終了を呼び出すには、LiveActivity を取り出して、end メソッドを呼ぶ形になります。
dismissalPolicy は破棄の仕方を指定することができますが、今回のケースとしては .immediate を指定するのが良いでしょう。
複数個出せてしまうポテンシャルもあるので、網羅的に全てを取得して全て終了するというのが確実かなと思います。
for activity in Activity<Attributes名>.activities {
await activity.end(nil, dismissalPolicy: .immediate)
}
⚠️ end(_:dismissalPolicy:) は async メソッド
ここで、注意なのが end メソッドが非同期関数となるため、上記アプリ終了をフックする同期的なメソッドで呼び出すには Task を用いて非同期処理を構築する必要があることです。
Task の呼び出し方にも様々あるため、色々な組み合わせで動作を検証しました。
検証
シンプルな 1 つの Scene を持つ SwiftUI App のプロジェクトを立ち上げ、起動時に Live Activity を開始し、アプリ終了時に Live Activity も終了させる形で、アプリ終了時の終了のさせ方を様々な方法にて検証してみました。
Task の作り方は、Task(), Task.detached()の 2 種類と、ライフサイクルメソッドが同期処理のため、同期的な処理になるように DispatchSemaphore を使った 2 パターンの計 4 種の実装においてそれぞれのライフサイクルで終了ができるか検証しました。
パターン別の実装
それぞれ 4 種の実装はこんな感じになります。
// Task
Task {
for activity in Activity<Attributes名>.activities {
await activity.end(nil, dismissalPolicy: .immediate)
}
}
// Task.detached
Task.detached {
for activity in Activity<Attributes名>.activities {
await activity.end(nil, dismissalPolicy: .immediate)
}
}
// Task + Semaphore
let semaphore = DispatchSemaphore()
Task {
for activity in Activity<Attributes名>.activities {
await activity.end(nil, dismissalPolicy: .immediate)
}
semaphore.signal()
}
semaphore.wait()
// Task.detached + Semaphore
let semaphore = DispatchSemaphore()
Task.detached {
for activity in Activity<Attributes名>.activities {
await activity.end(nil, dismissalPolicy: .immediate)
}
semaphore.signal()
}
semaphore.wait()
検証手順
今回は、現時点での最新環境の Xcode 16.3 (Swift 6) 及び、 OS は 18.4 の実機 iPhone で検証を行いました。
また、検証の際のアプリの終了方法として、挙動に違いがあったため、以下の 2 つのパターンそれぞれにて実施しました。
- アプリを開いた状態(フォアグラウンド)からアプリスイッチャーへ移行し、終了する
- アプリを起動し、ホーム画面を表示させて(バックグラウンド)からアプリスイッチャーへ移行し、終了する
検証結果
⚪︎ どちらの検証手順でも LiveActivity を終了できた
△ 検証手順のどちらかのみ LiveActivity を終了できた
× いずれの手順でも LiveActivity を終了できなかった
# | Task | Task + Semaphore | Task.detached | Task.detached + Semaphore |
---|---|---|---|---|
AppDelegate | △ (手順 2 のみ) | × | × | ⚪︎ |
SceneDelegate | △ (手順 2 のみ) | × | ⚪︎ | ⚪︎ (※ Hang risk) |
Notification | × | × | × | ⚪︎ |
※ Hang risk: Debug 中に下記の紫色の警告ログが出ました。
Thread running at User-interactive quality-of-service class waiting on a lower QoS thread running at Default quality-of-service class.
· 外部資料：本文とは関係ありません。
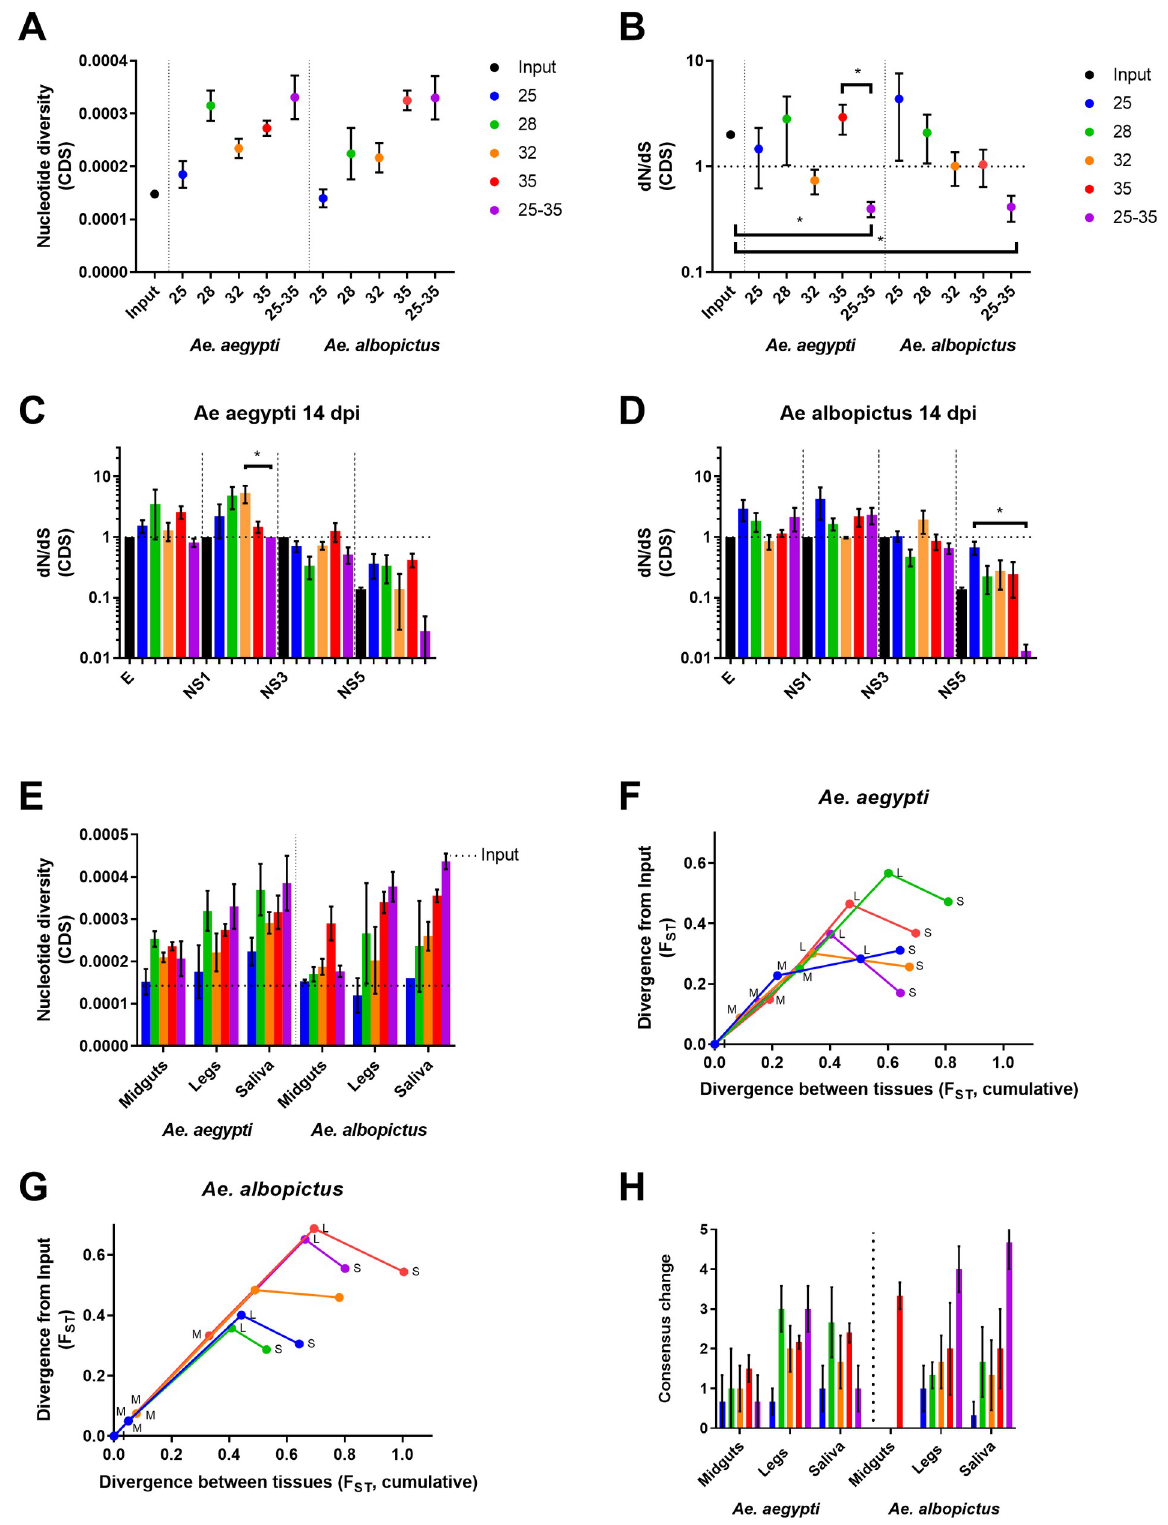
Fig 2. Extrinsic incubation temperature alters virus diversification, selection and divergence during mosquito infection. ZIKV population diversity at varying EITs was determined using measures of nucleotide diversity (A) and natural selection (d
Investigate ways to avoid priority inversions
結論
アプリの終了時に Live Activity を確実に終了させるには、、、
AppDelegate や NotificationCenter で実装するなら、Task.detached + Semaphore パターン
func applicationWillTerminate(_ application: UIApplication) {
let semaphore = DispatchSemaphore()
Task.detached {
for activity in Activity<Attributes名>.activities {
await activity.end(nil, dismissalPolicy: .immediate)
}
semaphore.signal()
}
semaphore.wait()
}
SceneDelegate で実装するなら、Task.detached パターンが良さそうです。(Task.detached + Semaphoreパターンでも警告ログは出るが動作上は問題ないです)
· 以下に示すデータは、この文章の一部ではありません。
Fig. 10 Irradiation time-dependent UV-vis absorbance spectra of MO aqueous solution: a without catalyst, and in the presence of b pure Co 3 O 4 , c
func sceneDidDisconnect(_ scene: UIScene) {
Task.detached {
for activity in Activity<Attributes名>.activities {
await activity.end(nil, dismissalPolicy: .immediate)
}
}
}
その他考察
今回検証した環境においては、SceneDelegate の sceneDidDisconnect の方が、AppDelegate の applicationWillTerminate よりもコールされるのが早い挙動でした。
それに伴い、SceneDelegate においては、非同期実行の書き方(Task.detached)にしていても、アプリが終了するまでに実行が完了するので問題なかったと推測されます。
逆に、applicationWillTerminate(Notification も含む)のタイミングで非同期実装にしていると実際にプロセスが Kill に至るまでの時間が短く、非同期実装だと終わりきらず、同期実装が必要になるということかもしれません。
アプリがフォアグラウンドにいる時にアプリスイッチャーからアプリを終了するのと、バックグラウンドにいるときにアプリスイッチャーからアプリを終了するのでも、このプロセス Kill に至るまでの時間に若干の差異があると思われる挙動でした。それが、Task と Task.detached の非同期実行時間の差異となって検証結果に現れ、後者のみ終了できたという風にも考察ができそうです。
そもそも、Task と Task.detached の違いは、親の actor や QoS などのコンテキストを引き継ぐか否かというところで差異がある認識ですが、Task での動作がいずれも完全な動作に至らなかったところを見ると、アプリ終了系のライフサイクルで呼び出されるコンテキストの priority が低めであるということがいえるでしょう。
であれば、DispatchSemaphore を用いて同期にすれば Task でも動作しそうですが、これが動作しなかった理由は正直わかりません。おそらく、ライフサイクル内で待てる時間を超えたから無視されたとかそういったなんらかのブラックボックスな要因が考えられそうです。
また、Task.detached を使う場合は、Task よりも priority が上がり、実行までの時間が早くなったという仮説が成り立ちそうです。引数の priority をいじることによって、より実行時間を早め確実性を上げることができるかもしれません(今回はそこまでは検証してません)。